Shapes

What is a Tonescape?

When you first started playing along with songs, you were drawing on intuitions that you’ve developed through a broad experience of music throughout your life. These intuitions are inarticulable in themselves, but you were able to represent them—or at least some of their useful aspects—using shapes on the keyboard. And this representation gave you a way to play with those intuitions, and to refine them.

As you played, you were reflecting something of your inarticulable experience off of a stable musical idea—the shape—and developing a way to articulate that experience. You progressed from being able to recognize the fit between a song and a shape, to being able to find the shape that fits on your own, and then to recognize more subtle changes in the song, and to articulate those changes in terms of changes within and between shapes and anchors.

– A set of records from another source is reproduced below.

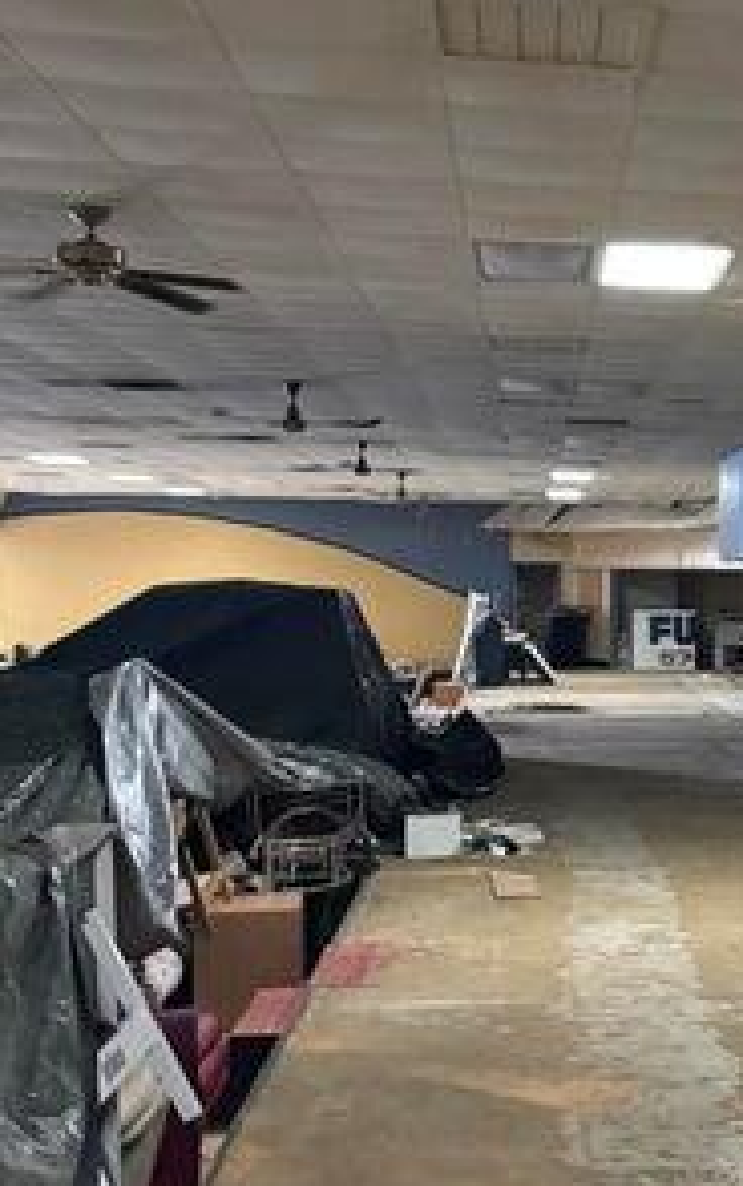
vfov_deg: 34.0
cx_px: 961
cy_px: 641
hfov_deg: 19.9
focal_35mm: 60
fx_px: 1942
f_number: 1.6
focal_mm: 5.96
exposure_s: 1/40
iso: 640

But what, exactly, have you been refining by playing with shapes? Is it something that’s a part of the shape, or something that’s a part of you? What is it that emerges out of the relationship between you and the shape? Can whatever it is be separated from the shape?

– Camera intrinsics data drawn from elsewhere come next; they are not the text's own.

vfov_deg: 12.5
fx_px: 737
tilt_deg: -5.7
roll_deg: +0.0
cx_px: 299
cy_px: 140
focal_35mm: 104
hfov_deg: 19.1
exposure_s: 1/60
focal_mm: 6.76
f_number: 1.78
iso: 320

One way to approach this question is to imagine that you have been working with collections of potential notes that may or may not take the form of sounding notes in the song, but are nevertheless present, and that constitute a real part of your musical experience. These collections of notes are represented by shapes on the keyboard, and they’re realized by playing with those shapes, but they are also something entirely separate from shapes. They are something more abstract than their instantiation in a diagram or on an instrument. They are a logical and perceptible space of possibilities, that’s set apart from any particular realization of those possibilities.

This is what you see, in a sense, when you look at the shape as a whole. It’s held outside of time, and it shows you the entire space of possibilities at once. But a shape’s ability to do this still depends on the keyboard.

A tonescape articulates this idea as a sound. This means that it doesn’t depend on any particular instrument, and so is a way of generalizing the idea to any instrument, including your internal instrument, while still remaining connected to an audible musical experience.

This is a strange idea. Is it really possible to represent a concept that’s held outside of time as a sound? Is it really possible to listen to a whole collection of notes, or a space of possible notes, all at once?

It’s worth lingering here for a moment, in this atemporal space of potential notes that we can somehow also hear. I don’t think I’ve ever spent time in such a place before.

But the shape, the tonescape, and the musical space they represent may also be a space of things you can do. And that brings us back to playing with a shape, or recognizing notes in a tonescape, or drawing notes out of a tonescape.

These are skills that require progressively greater amounts of experience playing with the collection of potential notes. You begin by pressing keys, then you press keys that correspond to sounds you’ve heard, then you replace the keys with concepts, like “One Higher” and “Two Lower” to identify the sounds you heard, then you use those concepts to draw the sounds out of the tonescape yourself.

So, throughout this process, you’ve been working with the same collections of notes, but you’ve been gradually moving that collection from a physical instrument to an internal instrument. And your internal instrument is ultimately what you’ll use to recognize these ideas in any physical instrument, or in any musical concept you come across.